Georgia's New Trauma Clean-Up Law

ISSA Applauds Georgia’s New Trauma Clean-Up Law
Gordy

August 4, 2020

ISSA thanks the members of the Georgia General Assembly for passing and Georgia Governor Brian Kemp for signing into law a trauma clean-up bill (HB 417). This new law will regulate trauma scene clean-up services by requiring companies performing such services in the State of Georgia to be registered with the Secretary of State, carry proper insurance, as well as employ technicians that are background checked and fingerprinted.
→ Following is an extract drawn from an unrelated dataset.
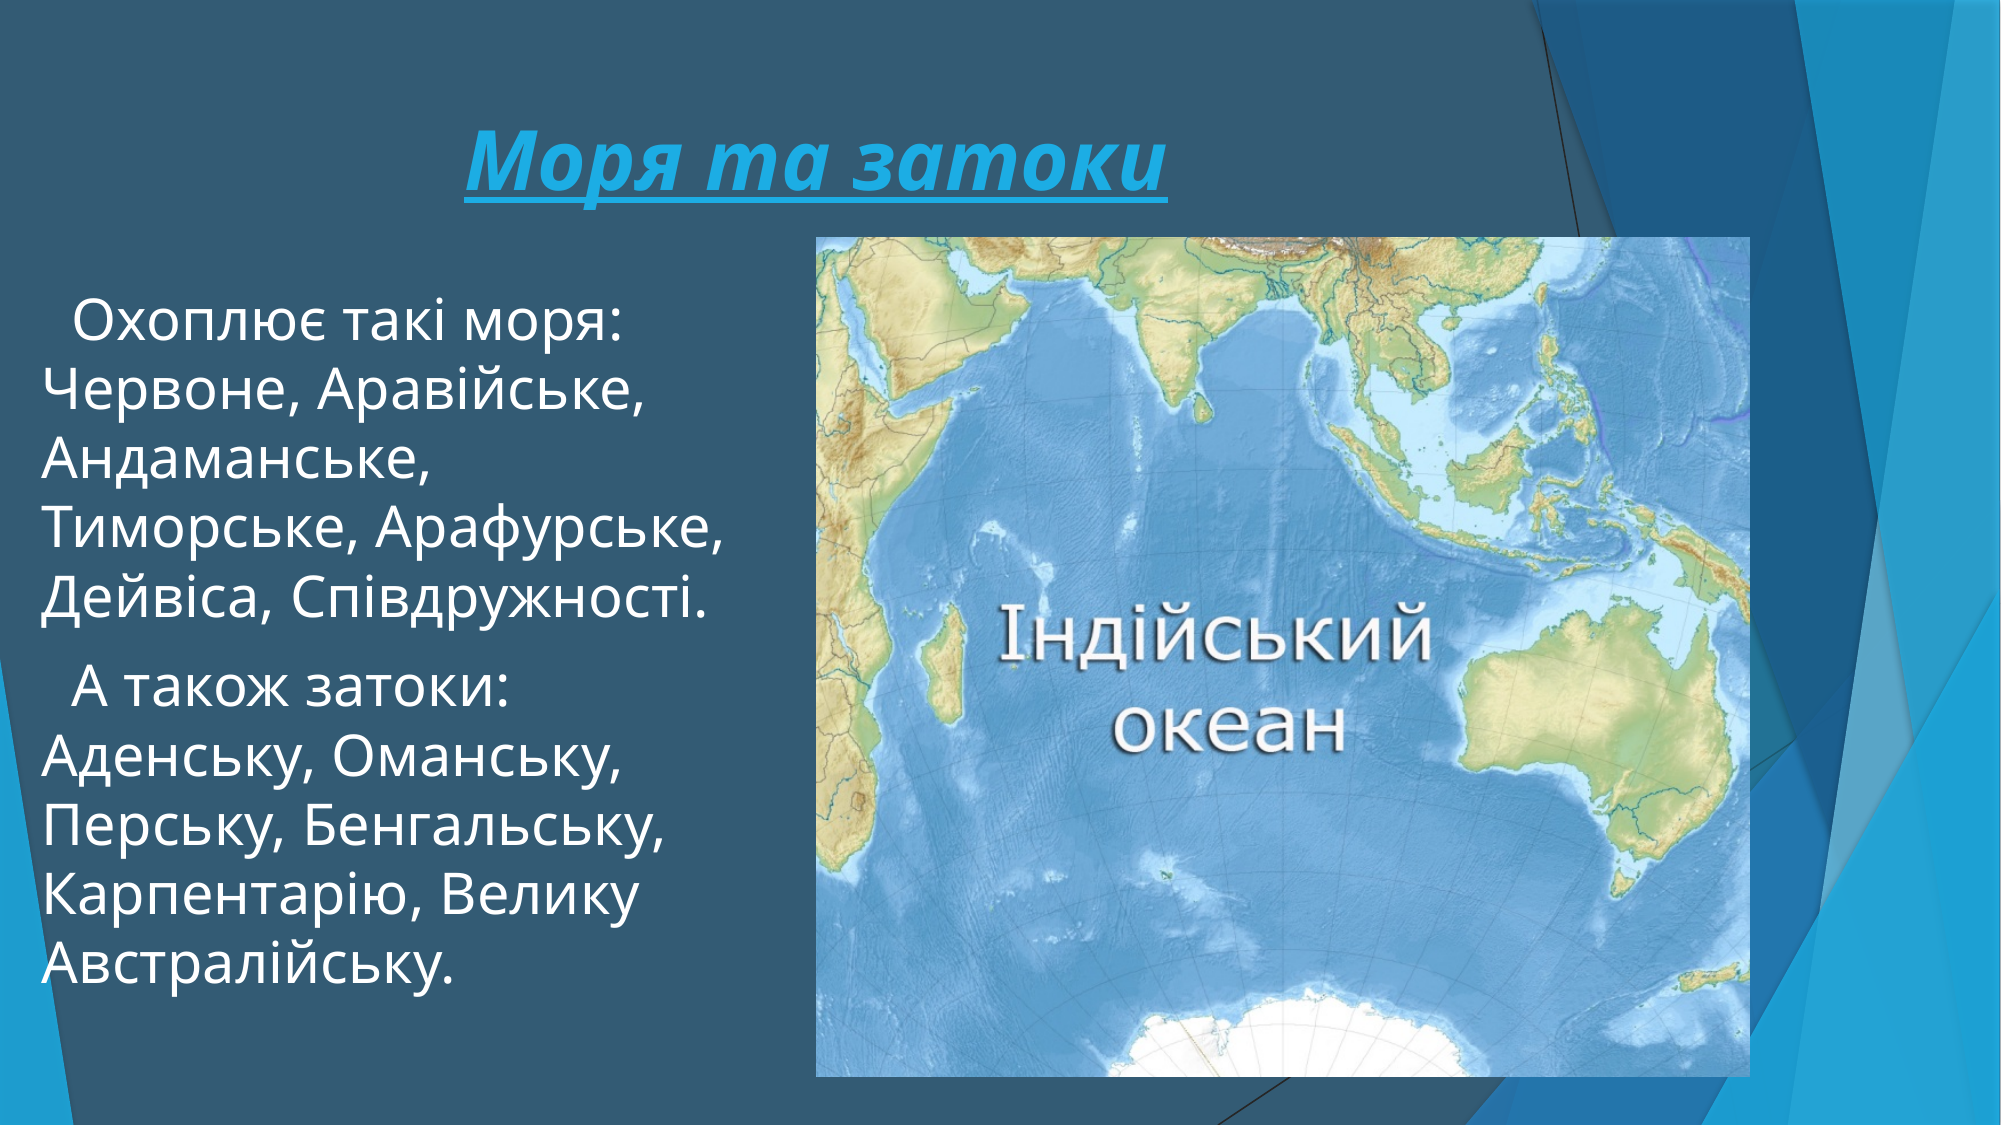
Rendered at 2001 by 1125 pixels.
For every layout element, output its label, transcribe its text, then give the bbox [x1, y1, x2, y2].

list Охоплює такі моря: Червоне, Аравійське, Андаманське, Тиморське, Арафурське, Дейвіса, Співдружності. А також затоки: Аденську, Оманську, Перську, Бенгальську, Карпентарію, Велику Австралійську. [26, 275, 746, 1077]
picture [815, 236, 1751, 1078]
title Моря та затоки [111, 99, 1522, 317]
The law, which makes Georgia the first state to regulate crime scene clean-up, came about four years after a WGCL-TV investigation into the industry revealed that the absence of regulations resulted in unprofessional and damaging behavior by some companies. Governor Kemp vetoed a similar bill last year because that legislation had not received adequate review and fiscal analysis, according to the governor’s veto message. The Global Biorisk Advisory Council® (GBAC), a division of ISSA, strongly supported the legislation. GBAC Executive Director Patricia (Patty) Olinger was on hand for Governor Kemp signing the trauma clean-up bill into law. “This is a big deal for the crime and trauma industry,” said Olinger. “The new law strengthens the professionalism of the trauma and crime scene clean-up industry.” “Georgia is the first state to adopt such regulations, but more will likely follow, bringing enhanced professionalism to the wider industry.” said John Nothdurft, ISSA Director of Government Affairs. “ISSA looks forward to working with the State of Georgia on the specific regulations that the state will put in place.”